JCANS, the Japan Collaboration of Accelerator driven Neutron sources is a network of Major and Minor sources bound together for mutual exchange and support. This is at first not surprising and similar structures already exist in Germany (e.g. the KFN Committee for Research with Neutrons) and other European countries, but at a second glance some real differences surface.
First of all the membership in JCANS is restricted to accelerator driven sources (currently 9) and industrial users groups and thus focusses more on the sources needs and distributions, rather than the pure science, that is produced with it (if compared to the German KFN).
Secondary – and in my personal opinion I think this is even more important – the members come from all kinds of sources. From small University sources to the great J-Parc Spallation source. From old Accelerators, which are in Operation since the 70th, to new once, which expect to start Operation in 2018. From small Budget working groups with 3 staff members to Multinational Companies like Toyota Motor Corporation. From fundamental research in astrophysics or the standard model of Nuclear Physics to stress tests of deep drawn metal sheets in automobile production. This multitude of different fields of expertise helps to strengthen their common goal, the most efficient use of neutrons as microscopic probe.

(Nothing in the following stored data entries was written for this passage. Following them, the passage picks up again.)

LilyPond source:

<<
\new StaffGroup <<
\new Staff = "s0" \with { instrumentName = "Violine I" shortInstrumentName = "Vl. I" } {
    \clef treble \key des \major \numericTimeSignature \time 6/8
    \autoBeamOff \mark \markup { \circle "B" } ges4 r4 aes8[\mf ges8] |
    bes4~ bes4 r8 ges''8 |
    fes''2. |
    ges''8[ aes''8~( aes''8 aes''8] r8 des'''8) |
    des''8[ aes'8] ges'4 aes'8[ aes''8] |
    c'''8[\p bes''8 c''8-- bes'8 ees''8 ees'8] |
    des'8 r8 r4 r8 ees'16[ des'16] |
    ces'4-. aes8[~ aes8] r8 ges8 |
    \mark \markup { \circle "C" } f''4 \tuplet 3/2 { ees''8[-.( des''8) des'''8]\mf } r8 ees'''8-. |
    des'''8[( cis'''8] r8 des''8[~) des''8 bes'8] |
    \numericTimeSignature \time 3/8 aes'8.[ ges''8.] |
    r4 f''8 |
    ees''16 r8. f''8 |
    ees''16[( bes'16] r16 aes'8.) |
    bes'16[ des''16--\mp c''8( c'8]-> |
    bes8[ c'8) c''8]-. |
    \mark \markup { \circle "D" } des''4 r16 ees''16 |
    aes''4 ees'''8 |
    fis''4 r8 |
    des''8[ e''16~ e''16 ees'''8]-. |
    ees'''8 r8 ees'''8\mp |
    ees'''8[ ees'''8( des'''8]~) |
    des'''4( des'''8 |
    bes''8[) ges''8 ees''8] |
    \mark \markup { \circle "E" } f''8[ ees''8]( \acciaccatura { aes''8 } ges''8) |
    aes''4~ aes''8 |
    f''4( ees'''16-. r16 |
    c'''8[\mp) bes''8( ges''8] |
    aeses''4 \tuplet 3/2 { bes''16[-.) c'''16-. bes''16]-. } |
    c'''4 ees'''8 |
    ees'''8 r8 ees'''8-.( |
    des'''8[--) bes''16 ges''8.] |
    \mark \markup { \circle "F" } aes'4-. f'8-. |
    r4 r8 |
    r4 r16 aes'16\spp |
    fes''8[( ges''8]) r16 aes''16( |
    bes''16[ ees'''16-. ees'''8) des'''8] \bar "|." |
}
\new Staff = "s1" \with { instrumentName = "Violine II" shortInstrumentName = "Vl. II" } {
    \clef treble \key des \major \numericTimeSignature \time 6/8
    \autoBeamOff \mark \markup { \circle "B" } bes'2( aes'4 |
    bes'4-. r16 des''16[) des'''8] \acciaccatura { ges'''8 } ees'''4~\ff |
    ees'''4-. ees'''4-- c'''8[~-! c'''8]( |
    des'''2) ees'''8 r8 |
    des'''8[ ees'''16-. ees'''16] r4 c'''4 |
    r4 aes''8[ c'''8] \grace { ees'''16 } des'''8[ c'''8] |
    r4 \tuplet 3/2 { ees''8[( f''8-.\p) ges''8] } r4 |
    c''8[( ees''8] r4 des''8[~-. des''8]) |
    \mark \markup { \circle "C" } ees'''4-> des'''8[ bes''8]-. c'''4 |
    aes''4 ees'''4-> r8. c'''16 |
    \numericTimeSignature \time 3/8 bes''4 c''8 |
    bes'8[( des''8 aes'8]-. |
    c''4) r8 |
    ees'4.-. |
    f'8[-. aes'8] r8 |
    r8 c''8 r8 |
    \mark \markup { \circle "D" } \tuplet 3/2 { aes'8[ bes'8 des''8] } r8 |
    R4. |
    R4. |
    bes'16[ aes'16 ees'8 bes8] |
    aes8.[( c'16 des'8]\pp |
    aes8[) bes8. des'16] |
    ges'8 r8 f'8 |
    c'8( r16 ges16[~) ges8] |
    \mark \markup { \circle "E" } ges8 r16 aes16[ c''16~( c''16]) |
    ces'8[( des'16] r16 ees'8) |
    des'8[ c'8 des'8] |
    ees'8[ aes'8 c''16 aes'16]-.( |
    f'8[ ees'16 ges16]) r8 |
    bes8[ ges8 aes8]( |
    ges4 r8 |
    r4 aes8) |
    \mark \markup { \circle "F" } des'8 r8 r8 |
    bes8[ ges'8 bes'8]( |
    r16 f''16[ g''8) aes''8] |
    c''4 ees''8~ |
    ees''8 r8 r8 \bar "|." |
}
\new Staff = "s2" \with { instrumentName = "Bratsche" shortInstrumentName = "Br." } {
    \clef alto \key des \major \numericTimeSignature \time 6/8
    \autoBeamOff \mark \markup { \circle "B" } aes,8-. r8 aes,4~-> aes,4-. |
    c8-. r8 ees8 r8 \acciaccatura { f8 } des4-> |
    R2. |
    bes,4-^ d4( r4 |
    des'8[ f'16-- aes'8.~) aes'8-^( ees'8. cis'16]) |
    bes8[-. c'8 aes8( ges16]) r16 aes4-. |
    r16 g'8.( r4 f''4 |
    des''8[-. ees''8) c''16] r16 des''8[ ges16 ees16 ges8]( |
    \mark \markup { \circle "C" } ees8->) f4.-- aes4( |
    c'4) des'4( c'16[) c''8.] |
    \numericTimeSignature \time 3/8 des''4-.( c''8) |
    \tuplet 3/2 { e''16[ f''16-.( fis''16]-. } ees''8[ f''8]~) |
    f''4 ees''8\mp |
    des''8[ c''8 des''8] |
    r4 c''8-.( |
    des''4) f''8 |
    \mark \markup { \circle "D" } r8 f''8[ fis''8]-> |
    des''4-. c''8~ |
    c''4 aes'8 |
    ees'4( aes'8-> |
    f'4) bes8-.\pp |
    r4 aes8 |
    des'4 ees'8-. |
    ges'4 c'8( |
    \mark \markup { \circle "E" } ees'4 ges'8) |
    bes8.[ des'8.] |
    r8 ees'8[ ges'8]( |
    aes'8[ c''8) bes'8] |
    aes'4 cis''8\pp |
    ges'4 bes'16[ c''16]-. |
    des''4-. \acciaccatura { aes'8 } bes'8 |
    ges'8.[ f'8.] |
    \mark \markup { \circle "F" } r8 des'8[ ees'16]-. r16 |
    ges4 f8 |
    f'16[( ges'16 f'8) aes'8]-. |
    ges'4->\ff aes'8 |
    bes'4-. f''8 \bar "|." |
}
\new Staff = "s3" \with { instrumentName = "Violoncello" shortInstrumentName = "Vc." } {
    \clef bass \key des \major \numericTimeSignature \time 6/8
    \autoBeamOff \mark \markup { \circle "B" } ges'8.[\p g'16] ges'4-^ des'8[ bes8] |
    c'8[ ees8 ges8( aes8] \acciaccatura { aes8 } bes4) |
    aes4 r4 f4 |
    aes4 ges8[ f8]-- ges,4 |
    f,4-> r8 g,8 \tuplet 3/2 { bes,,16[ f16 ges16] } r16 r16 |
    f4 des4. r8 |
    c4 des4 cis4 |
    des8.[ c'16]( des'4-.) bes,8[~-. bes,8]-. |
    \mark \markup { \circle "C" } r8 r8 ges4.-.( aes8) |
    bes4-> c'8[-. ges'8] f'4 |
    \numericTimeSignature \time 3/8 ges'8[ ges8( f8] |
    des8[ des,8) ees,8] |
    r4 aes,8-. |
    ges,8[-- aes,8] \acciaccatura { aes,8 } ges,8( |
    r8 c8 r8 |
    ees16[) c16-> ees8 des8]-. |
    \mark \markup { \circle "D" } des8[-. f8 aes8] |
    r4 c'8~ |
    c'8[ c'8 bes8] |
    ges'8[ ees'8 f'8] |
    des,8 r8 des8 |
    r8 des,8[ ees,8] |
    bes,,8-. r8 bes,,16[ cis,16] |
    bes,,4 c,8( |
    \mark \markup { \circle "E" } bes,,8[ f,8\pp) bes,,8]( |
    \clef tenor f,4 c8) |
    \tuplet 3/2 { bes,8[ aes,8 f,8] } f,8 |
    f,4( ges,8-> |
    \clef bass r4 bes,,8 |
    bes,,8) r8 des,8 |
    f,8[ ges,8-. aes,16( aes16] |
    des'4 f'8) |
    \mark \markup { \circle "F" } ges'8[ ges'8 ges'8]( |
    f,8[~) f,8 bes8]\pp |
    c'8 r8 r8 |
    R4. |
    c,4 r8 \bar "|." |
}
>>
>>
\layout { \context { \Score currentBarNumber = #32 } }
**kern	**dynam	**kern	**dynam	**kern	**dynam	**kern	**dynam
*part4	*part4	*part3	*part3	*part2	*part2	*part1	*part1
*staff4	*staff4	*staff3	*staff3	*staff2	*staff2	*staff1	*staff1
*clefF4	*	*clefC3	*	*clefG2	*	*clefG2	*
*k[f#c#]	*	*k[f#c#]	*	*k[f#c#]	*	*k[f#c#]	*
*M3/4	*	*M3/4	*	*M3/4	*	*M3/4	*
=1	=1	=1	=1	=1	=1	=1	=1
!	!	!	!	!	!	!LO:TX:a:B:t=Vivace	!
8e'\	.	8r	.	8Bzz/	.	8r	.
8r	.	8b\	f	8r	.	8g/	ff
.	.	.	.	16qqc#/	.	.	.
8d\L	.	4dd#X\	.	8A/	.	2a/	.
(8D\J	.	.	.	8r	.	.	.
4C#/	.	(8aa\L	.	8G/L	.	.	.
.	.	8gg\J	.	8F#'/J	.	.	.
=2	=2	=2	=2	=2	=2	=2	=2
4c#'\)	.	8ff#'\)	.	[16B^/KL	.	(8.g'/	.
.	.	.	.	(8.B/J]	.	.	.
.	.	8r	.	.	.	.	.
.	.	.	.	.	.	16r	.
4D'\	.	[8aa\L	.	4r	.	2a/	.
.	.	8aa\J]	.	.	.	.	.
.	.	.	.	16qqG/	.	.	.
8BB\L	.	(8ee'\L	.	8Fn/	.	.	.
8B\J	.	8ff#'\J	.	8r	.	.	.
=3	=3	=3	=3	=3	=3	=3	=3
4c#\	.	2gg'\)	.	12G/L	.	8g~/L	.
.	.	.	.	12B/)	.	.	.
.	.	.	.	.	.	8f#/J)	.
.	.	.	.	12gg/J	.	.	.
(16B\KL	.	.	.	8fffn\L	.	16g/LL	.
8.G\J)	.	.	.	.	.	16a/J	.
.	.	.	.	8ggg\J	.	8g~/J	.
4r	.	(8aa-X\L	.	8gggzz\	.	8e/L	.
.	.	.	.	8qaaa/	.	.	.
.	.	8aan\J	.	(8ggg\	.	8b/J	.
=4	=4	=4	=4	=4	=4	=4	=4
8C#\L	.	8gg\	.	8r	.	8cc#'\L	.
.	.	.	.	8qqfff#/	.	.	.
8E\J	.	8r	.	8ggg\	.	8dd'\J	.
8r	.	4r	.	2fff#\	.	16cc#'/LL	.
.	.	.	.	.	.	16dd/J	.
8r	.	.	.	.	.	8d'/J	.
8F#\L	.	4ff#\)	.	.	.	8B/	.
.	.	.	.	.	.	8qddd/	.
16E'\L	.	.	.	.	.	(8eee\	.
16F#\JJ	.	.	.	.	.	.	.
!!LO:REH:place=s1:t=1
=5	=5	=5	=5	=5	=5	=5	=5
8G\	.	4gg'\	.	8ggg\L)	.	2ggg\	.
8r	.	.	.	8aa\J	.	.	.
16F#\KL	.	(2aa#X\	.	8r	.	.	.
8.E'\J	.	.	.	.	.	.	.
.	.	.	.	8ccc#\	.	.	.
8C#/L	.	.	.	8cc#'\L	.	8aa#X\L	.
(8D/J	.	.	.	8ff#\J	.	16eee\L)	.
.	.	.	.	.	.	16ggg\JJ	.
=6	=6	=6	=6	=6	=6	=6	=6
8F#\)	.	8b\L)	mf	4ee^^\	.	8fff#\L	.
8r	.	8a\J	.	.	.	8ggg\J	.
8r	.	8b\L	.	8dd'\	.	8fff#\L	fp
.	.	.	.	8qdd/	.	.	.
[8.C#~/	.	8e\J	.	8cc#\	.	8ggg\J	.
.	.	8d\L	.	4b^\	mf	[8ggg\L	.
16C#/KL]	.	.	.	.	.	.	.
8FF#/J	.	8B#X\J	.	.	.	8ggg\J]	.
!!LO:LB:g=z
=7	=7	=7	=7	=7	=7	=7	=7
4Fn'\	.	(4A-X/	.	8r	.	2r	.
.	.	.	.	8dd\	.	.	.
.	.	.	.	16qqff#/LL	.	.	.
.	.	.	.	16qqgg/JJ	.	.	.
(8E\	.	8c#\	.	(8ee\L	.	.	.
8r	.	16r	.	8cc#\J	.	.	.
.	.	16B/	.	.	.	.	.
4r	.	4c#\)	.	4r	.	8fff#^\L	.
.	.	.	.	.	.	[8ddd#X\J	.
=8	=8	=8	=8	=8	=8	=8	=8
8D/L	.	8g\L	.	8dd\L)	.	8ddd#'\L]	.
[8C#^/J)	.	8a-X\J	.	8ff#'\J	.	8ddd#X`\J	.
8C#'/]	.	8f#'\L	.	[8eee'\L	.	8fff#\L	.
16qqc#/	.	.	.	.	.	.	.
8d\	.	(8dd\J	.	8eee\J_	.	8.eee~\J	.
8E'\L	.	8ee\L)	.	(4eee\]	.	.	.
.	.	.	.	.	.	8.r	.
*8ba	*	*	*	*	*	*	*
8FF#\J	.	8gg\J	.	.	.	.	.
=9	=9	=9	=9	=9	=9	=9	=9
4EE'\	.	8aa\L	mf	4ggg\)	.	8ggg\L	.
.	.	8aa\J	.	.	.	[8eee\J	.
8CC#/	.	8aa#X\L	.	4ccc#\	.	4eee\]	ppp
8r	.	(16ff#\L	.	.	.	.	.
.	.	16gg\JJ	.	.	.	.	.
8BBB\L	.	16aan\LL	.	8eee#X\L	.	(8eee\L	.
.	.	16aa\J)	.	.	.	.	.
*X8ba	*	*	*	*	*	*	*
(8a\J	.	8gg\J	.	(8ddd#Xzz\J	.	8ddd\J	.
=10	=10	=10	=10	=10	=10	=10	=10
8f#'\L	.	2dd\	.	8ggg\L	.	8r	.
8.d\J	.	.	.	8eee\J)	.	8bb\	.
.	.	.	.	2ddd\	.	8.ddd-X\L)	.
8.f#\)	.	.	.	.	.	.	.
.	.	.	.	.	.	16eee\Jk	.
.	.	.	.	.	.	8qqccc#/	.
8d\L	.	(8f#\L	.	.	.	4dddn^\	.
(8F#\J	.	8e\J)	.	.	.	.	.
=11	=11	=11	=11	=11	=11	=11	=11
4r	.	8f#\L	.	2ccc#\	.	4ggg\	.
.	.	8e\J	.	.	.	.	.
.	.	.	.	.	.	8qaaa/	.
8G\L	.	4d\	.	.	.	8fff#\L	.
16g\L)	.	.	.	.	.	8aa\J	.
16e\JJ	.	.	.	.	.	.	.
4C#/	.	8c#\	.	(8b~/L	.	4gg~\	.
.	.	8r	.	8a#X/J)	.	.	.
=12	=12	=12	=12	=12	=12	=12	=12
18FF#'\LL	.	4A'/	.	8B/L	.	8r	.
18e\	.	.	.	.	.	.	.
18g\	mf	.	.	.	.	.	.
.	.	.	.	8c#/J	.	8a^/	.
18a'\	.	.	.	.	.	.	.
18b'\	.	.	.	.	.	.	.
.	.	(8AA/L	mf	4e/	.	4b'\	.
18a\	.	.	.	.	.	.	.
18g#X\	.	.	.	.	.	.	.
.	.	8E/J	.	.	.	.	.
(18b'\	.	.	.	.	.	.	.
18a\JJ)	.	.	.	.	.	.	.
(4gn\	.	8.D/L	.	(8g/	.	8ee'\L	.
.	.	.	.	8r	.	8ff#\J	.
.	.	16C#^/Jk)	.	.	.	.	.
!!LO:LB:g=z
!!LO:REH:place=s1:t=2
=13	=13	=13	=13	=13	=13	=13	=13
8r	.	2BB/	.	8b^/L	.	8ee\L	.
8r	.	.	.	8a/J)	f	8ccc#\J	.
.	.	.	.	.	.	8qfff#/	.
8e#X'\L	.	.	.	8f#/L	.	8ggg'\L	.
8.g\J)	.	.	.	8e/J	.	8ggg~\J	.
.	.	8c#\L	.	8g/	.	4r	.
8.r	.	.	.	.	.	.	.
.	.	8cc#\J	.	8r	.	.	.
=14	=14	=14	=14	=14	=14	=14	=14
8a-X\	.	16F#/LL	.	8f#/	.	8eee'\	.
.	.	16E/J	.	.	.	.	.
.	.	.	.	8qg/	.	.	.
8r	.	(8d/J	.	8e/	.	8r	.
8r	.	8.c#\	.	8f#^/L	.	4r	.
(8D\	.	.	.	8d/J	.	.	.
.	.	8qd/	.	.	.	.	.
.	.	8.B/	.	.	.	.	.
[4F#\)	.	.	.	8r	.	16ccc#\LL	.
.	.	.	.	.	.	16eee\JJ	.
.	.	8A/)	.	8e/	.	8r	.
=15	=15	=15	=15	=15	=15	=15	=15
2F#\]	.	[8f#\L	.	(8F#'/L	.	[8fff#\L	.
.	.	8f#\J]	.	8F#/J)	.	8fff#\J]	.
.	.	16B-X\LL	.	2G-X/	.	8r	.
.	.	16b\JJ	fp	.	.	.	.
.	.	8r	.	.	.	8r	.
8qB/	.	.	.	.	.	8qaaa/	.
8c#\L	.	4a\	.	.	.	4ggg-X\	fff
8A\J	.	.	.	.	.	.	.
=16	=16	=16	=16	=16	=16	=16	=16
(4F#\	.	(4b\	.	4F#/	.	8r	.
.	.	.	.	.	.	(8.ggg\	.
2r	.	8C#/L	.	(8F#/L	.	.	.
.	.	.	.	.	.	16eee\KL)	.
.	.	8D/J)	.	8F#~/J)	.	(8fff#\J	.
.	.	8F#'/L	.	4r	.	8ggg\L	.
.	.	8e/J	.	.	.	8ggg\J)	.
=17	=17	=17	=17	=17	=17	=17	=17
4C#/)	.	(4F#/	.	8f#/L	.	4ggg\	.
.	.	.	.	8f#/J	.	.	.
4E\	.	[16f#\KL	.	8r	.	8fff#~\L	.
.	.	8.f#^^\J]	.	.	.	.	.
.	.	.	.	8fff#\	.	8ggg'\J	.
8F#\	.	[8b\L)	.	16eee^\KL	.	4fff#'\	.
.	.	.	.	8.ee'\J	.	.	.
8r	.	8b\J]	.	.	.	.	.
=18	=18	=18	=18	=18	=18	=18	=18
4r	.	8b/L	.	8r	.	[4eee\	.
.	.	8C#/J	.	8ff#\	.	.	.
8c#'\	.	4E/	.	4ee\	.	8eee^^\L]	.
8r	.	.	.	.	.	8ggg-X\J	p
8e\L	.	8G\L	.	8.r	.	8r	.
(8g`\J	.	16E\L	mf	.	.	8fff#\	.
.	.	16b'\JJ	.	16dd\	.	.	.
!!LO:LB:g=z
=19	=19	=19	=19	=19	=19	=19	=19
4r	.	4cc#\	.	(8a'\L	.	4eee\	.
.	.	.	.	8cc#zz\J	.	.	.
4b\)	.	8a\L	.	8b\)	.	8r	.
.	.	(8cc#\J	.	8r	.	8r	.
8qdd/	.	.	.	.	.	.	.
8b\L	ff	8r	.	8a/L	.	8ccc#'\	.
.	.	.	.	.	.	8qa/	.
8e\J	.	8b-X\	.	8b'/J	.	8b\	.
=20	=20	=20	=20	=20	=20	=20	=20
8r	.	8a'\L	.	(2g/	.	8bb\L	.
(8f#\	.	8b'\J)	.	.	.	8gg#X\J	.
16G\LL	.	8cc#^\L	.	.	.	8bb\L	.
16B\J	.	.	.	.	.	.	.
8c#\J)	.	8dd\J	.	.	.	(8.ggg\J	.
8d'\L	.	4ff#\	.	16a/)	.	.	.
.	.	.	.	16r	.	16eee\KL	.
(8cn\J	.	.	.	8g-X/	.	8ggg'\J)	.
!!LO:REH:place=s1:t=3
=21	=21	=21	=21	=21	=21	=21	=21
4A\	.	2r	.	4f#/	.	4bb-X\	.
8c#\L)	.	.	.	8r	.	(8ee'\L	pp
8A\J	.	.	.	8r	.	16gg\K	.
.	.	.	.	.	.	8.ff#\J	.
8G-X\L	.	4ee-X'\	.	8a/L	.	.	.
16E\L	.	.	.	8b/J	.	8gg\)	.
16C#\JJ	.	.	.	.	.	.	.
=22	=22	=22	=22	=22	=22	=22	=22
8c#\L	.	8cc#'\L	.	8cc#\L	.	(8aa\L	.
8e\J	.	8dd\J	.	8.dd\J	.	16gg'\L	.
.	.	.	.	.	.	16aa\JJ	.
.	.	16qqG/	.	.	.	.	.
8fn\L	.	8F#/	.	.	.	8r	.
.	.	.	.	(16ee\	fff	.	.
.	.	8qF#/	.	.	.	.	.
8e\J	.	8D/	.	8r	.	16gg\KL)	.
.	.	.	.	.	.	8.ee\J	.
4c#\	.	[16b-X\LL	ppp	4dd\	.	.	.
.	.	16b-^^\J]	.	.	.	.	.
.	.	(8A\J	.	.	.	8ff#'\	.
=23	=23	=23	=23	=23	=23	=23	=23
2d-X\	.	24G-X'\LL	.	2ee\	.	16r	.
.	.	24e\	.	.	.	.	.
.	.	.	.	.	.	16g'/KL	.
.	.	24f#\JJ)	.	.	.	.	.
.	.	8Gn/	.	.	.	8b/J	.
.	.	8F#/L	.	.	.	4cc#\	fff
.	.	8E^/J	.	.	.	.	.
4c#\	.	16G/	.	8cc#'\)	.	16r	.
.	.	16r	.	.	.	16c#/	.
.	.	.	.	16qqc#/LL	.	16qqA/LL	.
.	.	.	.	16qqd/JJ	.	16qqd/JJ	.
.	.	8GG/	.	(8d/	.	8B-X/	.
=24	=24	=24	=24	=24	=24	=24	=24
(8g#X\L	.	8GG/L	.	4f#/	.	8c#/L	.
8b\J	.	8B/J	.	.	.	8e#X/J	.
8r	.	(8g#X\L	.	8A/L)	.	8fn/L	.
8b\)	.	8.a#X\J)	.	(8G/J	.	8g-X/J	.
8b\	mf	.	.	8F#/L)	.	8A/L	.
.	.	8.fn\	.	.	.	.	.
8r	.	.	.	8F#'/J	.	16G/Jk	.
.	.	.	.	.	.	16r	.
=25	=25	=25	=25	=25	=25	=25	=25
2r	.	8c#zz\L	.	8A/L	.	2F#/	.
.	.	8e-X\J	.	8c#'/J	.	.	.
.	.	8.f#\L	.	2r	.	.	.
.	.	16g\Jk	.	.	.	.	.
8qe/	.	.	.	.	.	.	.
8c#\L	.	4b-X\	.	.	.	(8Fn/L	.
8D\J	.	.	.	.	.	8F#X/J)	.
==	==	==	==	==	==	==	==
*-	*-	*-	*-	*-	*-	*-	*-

At the same time the JCANS is of course embedded in the international scientific landscape and mostly aligned with the UCANS, the Union for Compact Accelerator driven Neutron Sources, since all of the JCANS Members – except the J-Parc Spallation source of cause – are Compact Accelerator-driven Neutron sources (CANS), which would collaborate with UCANS anyway.
So how does is apply to the German or European situation? In Germany all existing neutron facilities (except FRANZ), are reactor based sources, of which the most have been or will be shut down in the near future (as I have explained before). We strife to replace them with new accelerator driven sources, like the HBS and smaller University sized HB sources and currently the outlook seems pretty good. The MLZ in Garching and the FRM II will stay in operation as Germanies large national neutron source.
So if we are successful in implementing this kind of sources in Europe, then it would be very smart, to learn from the Japanese and implement a European version of JCANS right from the start. As a fundament we could use the neutron scattering community, which is already interdisciplinary connected and build from there on, inviting the other neutron sources, which work with neutrons, but don’t have connection to the other scientific fields. Currently some European partners – who want to build high brilliance, low Energy Neutron sources – are meeting once a year invited by JCNS in Unkel near Bonn to discuss the progress of this kind of sources and to develop a coherent concept. They could be included as a whole and the result would look something like this sketch.
So since the JCANS is a national collaboration, would it not be plausible to form national collaborations here as well? I think not. First of all because there are not enough neutron sources in the countries and – perhaps more important – we should strive for more Europe and more collaboration, instead of everybody fending for themselves and especially in a collaboration and/or union there should be as much diversity as possible. I really hope that in the process, of developing the new kind of brilliance focused sources, we can also connect and cooperate in the same way, which the Japanese sources have shown to be very successful.